───── MATERIAL SHOWN ─────

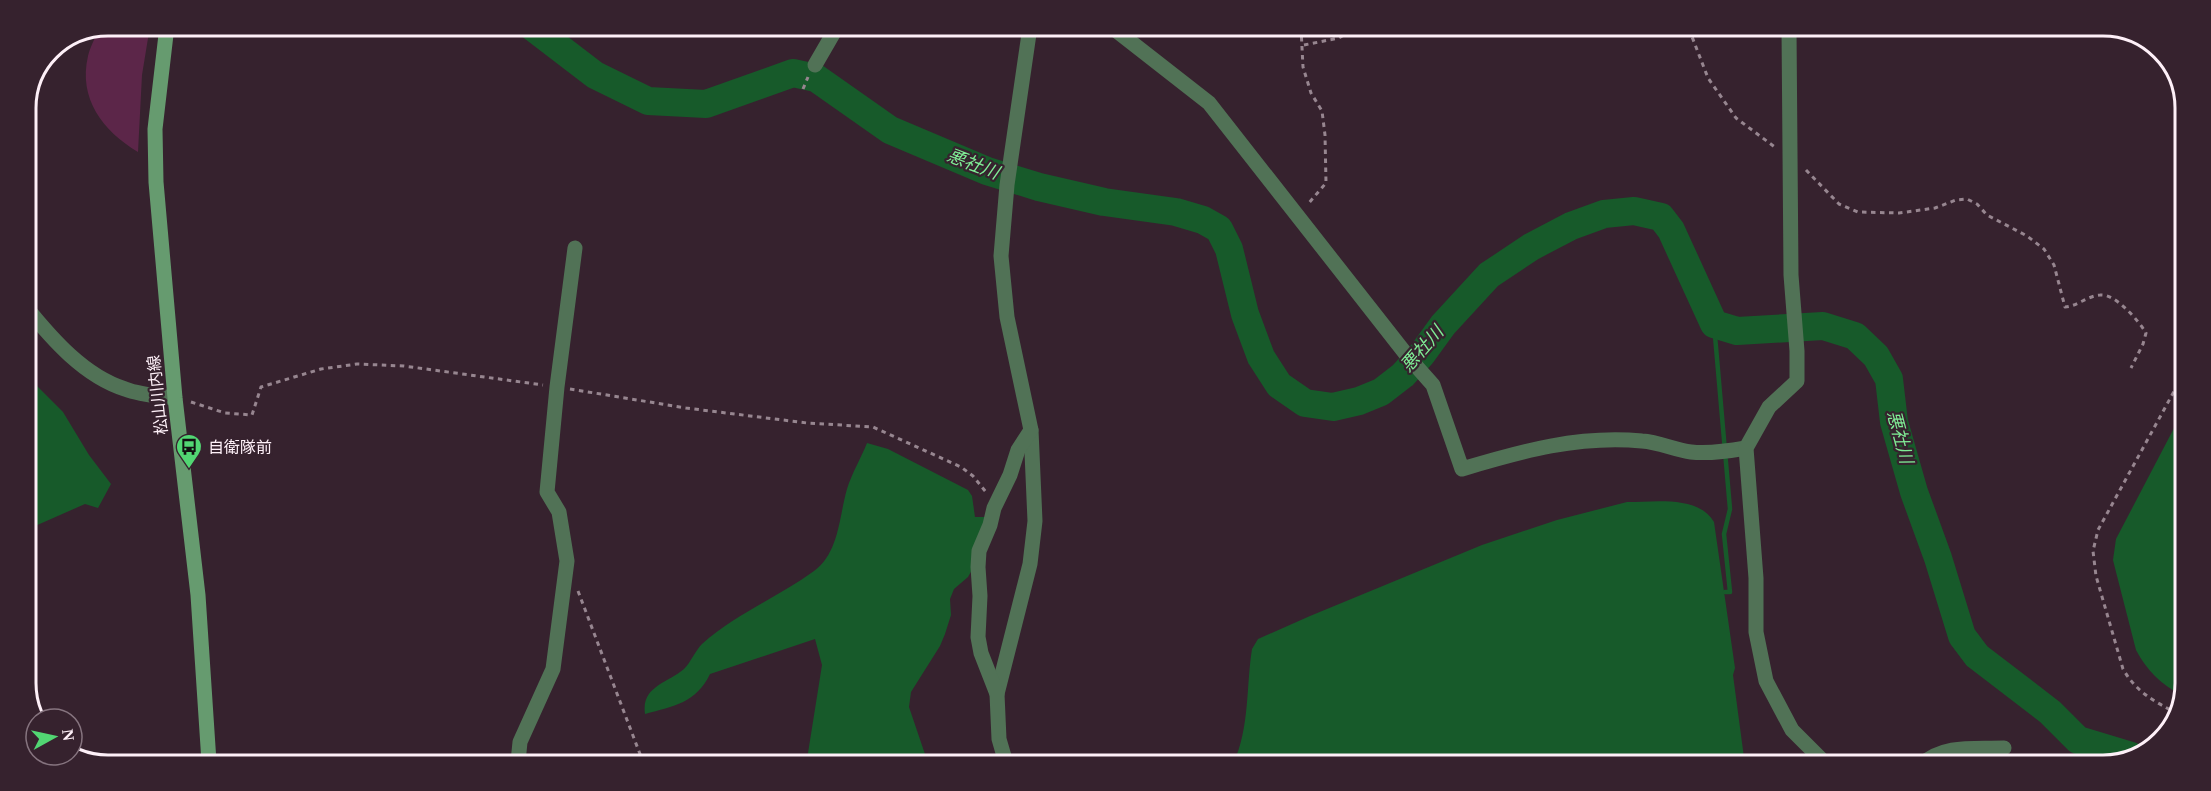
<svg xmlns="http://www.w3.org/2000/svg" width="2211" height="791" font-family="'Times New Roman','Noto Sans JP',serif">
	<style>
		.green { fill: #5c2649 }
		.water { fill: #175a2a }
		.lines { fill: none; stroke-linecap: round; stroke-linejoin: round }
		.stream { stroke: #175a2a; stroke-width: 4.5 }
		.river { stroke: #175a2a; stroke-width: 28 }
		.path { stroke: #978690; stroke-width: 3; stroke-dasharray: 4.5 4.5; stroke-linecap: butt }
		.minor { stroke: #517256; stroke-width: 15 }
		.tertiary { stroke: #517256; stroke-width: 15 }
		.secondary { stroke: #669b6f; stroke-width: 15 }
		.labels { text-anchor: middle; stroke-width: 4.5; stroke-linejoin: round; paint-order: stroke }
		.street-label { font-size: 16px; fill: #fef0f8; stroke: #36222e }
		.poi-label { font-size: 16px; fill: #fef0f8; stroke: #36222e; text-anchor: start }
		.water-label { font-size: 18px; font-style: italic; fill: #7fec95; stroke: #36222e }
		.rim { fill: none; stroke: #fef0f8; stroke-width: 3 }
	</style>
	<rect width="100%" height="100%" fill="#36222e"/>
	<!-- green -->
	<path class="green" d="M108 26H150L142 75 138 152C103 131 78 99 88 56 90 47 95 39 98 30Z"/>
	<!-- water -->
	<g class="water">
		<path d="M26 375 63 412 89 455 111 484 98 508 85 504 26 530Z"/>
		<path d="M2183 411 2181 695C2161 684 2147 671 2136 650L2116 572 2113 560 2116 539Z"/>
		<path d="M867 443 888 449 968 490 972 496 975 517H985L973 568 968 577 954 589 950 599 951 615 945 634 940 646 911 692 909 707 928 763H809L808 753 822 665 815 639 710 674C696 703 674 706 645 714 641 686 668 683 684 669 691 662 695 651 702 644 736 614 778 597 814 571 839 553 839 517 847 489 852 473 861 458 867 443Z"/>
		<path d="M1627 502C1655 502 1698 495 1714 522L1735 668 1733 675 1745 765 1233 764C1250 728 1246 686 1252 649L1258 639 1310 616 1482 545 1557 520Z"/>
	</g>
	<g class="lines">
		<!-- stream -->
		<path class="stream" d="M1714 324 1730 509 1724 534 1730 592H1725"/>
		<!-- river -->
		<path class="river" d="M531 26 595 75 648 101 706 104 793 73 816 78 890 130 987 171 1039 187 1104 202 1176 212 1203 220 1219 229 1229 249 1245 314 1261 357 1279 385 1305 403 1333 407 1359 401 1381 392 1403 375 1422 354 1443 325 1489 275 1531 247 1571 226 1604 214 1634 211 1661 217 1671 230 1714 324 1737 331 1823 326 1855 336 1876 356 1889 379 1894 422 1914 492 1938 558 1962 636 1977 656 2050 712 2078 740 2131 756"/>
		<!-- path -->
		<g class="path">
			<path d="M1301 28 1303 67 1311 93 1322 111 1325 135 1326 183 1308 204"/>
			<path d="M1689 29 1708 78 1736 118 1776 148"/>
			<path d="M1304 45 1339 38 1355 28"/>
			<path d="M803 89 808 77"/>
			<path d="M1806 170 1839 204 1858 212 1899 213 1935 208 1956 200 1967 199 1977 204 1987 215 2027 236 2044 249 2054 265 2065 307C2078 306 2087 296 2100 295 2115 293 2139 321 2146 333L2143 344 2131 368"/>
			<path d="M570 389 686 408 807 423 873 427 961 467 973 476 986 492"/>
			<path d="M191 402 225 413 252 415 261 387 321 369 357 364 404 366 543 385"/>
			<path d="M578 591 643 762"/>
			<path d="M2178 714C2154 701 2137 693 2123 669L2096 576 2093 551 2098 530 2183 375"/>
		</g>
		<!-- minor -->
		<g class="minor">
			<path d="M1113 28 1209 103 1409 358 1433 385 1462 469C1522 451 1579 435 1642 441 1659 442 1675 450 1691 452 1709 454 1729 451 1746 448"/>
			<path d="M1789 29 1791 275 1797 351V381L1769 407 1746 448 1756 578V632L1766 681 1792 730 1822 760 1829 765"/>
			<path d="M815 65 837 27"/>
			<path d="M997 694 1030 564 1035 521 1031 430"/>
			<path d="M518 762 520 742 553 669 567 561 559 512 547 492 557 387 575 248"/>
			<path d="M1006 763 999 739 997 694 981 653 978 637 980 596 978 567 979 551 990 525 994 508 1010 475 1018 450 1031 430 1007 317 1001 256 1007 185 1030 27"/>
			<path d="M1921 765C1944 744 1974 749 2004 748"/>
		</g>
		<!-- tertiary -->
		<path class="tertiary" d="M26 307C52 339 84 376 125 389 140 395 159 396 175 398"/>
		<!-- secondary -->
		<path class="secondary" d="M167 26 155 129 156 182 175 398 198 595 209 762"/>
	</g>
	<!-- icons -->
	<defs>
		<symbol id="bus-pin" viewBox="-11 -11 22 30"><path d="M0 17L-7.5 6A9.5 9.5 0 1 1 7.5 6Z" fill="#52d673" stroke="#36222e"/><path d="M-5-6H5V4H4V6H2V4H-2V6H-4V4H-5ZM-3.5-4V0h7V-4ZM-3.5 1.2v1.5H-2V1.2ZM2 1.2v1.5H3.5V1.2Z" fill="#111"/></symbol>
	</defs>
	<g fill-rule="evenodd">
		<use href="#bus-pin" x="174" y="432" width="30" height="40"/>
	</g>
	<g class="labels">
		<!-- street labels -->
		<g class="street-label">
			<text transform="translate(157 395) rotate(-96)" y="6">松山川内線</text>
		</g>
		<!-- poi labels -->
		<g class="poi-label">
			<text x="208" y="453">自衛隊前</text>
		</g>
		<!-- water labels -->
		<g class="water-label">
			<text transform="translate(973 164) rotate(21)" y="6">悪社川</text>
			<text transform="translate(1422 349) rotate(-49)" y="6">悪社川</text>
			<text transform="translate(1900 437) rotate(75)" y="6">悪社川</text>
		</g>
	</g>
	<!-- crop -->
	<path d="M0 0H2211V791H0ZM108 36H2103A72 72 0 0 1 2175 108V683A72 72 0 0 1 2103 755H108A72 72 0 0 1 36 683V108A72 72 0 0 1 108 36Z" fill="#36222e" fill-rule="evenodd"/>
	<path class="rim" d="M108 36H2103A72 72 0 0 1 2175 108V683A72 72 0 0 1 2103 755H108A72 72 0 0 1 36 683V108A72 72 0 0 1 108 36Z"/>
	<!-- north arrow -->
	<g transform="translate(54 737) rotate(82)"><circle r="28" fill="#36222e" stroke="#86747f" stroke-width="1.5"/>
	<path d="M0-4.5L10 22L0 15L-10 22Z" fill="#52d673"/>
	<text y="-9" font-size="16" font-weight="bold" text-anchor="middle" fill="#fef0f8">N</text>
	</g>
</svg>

─────

— EXERCISE OBJECTIVE —
Give back all of the entries verbatim, but without pictures.

— SOLUTION TO THE PROBLEM —
<svg xmlns="http://www.w3.org/2000/svg" width="2211" height="791" font-family="'Times New Roman','Noto Sans JP',serif">
	<style>
		.green { fill: #5c2649 }
		.water { fill: #175a2a }
		.lines { fill: none; stroke-linecap: round; stroke-linejoin: round }
		.stream { stroke: #175a2a; stroke-width: 4.5 }
		.river { stroke: #175a2a; stroke-width: 28 }
		.path { stroke: #978690; stroke-width: 3; stroke-dasharray: 4.5 4.5; stroke-linecap: butt }
		.minor { stroke: #517256; stroke-width: 15 }
		.tertiary { stroke: #517256; stroke-width: 15 }
		.secondary { stroke: #669b6f; stroke-width: 15 }
		.labels { text-anchor: middle; stroke-width: 4.5; stroke-linejoin: round; paint-order: stroke }
		.street-label { font-size: 16px; fill: #fef0f8; stroke: #36222e }
		.poi-label { font-size: 16px; fill: #fef0f8; stroke: #36222e; text-anchor: start }
		.water-label { font-size: 18px; font-style: italic; fill: #7fec95; stroke: #36222e }
		.rim { fill: none; stroke: #fef0f8; stroke-width: 3 }
	</style>
	<rect width="100%" height="100%" fill="#36222e"/>
	<!-- green -->
	<path class="green" d="M108 26H150L142 75 138 152C103 131 78 99 88 56 90 47 95 39 98 30Z"/>
	<!-- water -->
	<g class="water">
		<path d="M26 375 63 412 89 455 111 484 98 508 85 504 26 530Z"/>
		<path d="M2183 411 2181 695C2161 684 2147 671 2136 650L2116 572 2113 560 2116 539Z"/>
		<path d="M867 443 888 449 968 490 972 496 975 517H985L973 568 968 577 954 589 950 599 951 615 945 634 940 646 911 692 909 707 928 763H809L808 753 822 665 815 639 710 674C696 703 674 706 645 714 641 686 668 683 684 669 691 662 695 651 702 644 736 614 778 597 814 571 839 553 839 517 847 489 852 473 861 458 867 443Z"/>
		<path d="M1627 502C1655 502 1698 495 1714 522L1735 668 1733 675 1745 765 1233 764C1250 728 1246 686 1252 649L1258 639 1310 616 1482 545 1557 520Z"/>
	</g>
	<g class="lines">
		<!-- stream -->
		<path class="stream" d="M1714 324 1730 509 1724 534 1730 592H1725"/>
		<!-- river -->
		<path class="river" d="M531 26 595 75 648 101 706 104 793 73 816 78 890 130 987 171 1039 187 1104 202 1176 212 1203 220 1219 229 1229 249 1245 314 1261 357 1279 385 1305 403 1333 407 1359 401 1381 392 1403 375 1422 354 1443 325 1489 275 1531 247 1571 226 1604 214 1634 211 1661 217 1671 230 1714 324 1737 331 1823 326 1855 336 1876 356 1889 379 1894 422 1914 492 1938 558 1962 636 1977 656 2050 712 2078 740 2131 756"/>
		<!-- path -->
		<g class="path">
			<path d="M1301 28 1303 67 1311 93 1322 111 1325 135 1326 183 1308 204"/>
			<path d="M1689 29 1708 78 1736 118 1776 148"/>
			<path d="M1304 45 1339 38 1355 28"/>
			<path d="M803 89 808 77"/>
			<path d="M1806 170 1839 204 1858 212 1899 213 1935 208 1956 200 1967 199 1977 204 1987 215 2027 236 2044 249 2054 265 2065 307C2078 306 2087 296 2100 295 2115 293 2139 321 2146 333L2143 344 2131 368"/>
			<path d="M570 389 686 408 807 423 873 427 961 467 973 476 986 492"/>
			<path d="M191 402 225 413 252 415 261 387 321 369 357 364 404 366 543 385"/>
			<path d="M578 591 643 762"/>
			<path d="M2178 714C2154 701 2137 693 2123 669L2096 576 2093 551 2098 530 2183 375"/>
		</g>
		<!-- minor -->
		<g class="minor">
			<path d="M1113 28 1209 103 1409 358 1433 385 1462 469C1522 451 1579 435 1642 441 1659 442 1675 450 1691 452 1709 454 1729 451 1746 448"/>
			<path d="M1789 29 1791 275 1797 351V381L1769 407 1746 448 1756 578V632L1766 681 1792 730 1822 760 1829 765"/>
			<path d="M815 65 837 27"/>
			<path d="M997 694 1030 564 1035 521 1031 430"/>
			<path d="M518 762 520 742 553 669 567 561 559 512 547 492 557 387 575 248"/>
			<path d="M1006 763 999 739 997 694 981 653 978 637 980 596 978 567 979 551 990 525 994 508 1010 475 1018 450 1031 430 1007 317 1001 256 1007 185 1030 27"/>
			<path d="M1921 765C1944 744 1974 749 2004 748"/>
		</g>
		<!-- tertiary -->
		<path class="tertiary" d="M26 307C52 339 84 376 125 389 140 395 159 396 175 398"/>
		<!-- secondary -->
		<path class="secondary" d="M167 26 155 129 156 182 175 398 198 595 209 762"/>
	</g>
	<!-- icons -->
	<defs>
		<symbol id="bus-pin" viewBox="-11 -11 22 30"><path d="M0 17L-7.5 6A9.5 9.5 0 1 1 7.5 6Z" fill="#52d673" stroke="#36222e"/><path d="M-5-6H5V4H4V6H2V4H-2V6H-4V4H-5ZM-3.5-4V0h7V-4ZM-3.5 1.2v1.5H-2V1.2ZM2 1.2v1.5H3.5V1.2Z" fill="#111"/></symbol>
	</defs>
	<g fill-rule="evenodd">
		<use href="#bus-pin" x="174" y="432" width="30" height="40"/>
	</g>
	<g class="labels">
		<!-- street labels -->
		<g class="street-label">
			<text transform="translate(157 395) rotate(-96)" y="6">松山川内線</text>
		</g>
		<!-- poi labels -->
		<g class="poi-label">
			<text x="208" y="453">自衛隊前</text>
		</g>
		<!-- water labels -->
		<g class="water-label">
			<text transform="translate(973 164) rotate(21)" y="6">悪社川</text>
			<text transform="translate(1422 349) rotate(-49)" y="6">悪社川</text>
			<text transform="translate(1900 437) rotate(75)" y="6">悪社川</text>
		</g>
	</g>
	<!-- crop -->
	<path d="M0 0H2211V791H0ZM108 36H2103A72 72 0 0 1 2175 108V683A72 72 0 0 1 2103 755H108A72 72 0 0 1 36 683V108A72 72 0 0 1 108 36Z" fill="#36222e" fill-rule="evenodd"/>
	<path class="rim" d="M108 36H2103A72 72 0 0 1 2175 108V683A72 72 0 0 1 2103 755H108A72 72 0 0 1 36 683V108A72 72 0 0 1 108 36Z"/>
	<!-- north arrow -->
	<g transform="translate(54 737) rotate(82)"><circle r="28" fill="#36222e" stroke="#86747f" stroke-width="1.5"/>
	<path d="M0-4.5L10 22L0 15L-10 22Z" fill="#52d673"/>
	<text y="-9" font-size="16" font-weight="bold" text-anchor="middle" fill="#fef0f8">N</text>
	</g>
</svg>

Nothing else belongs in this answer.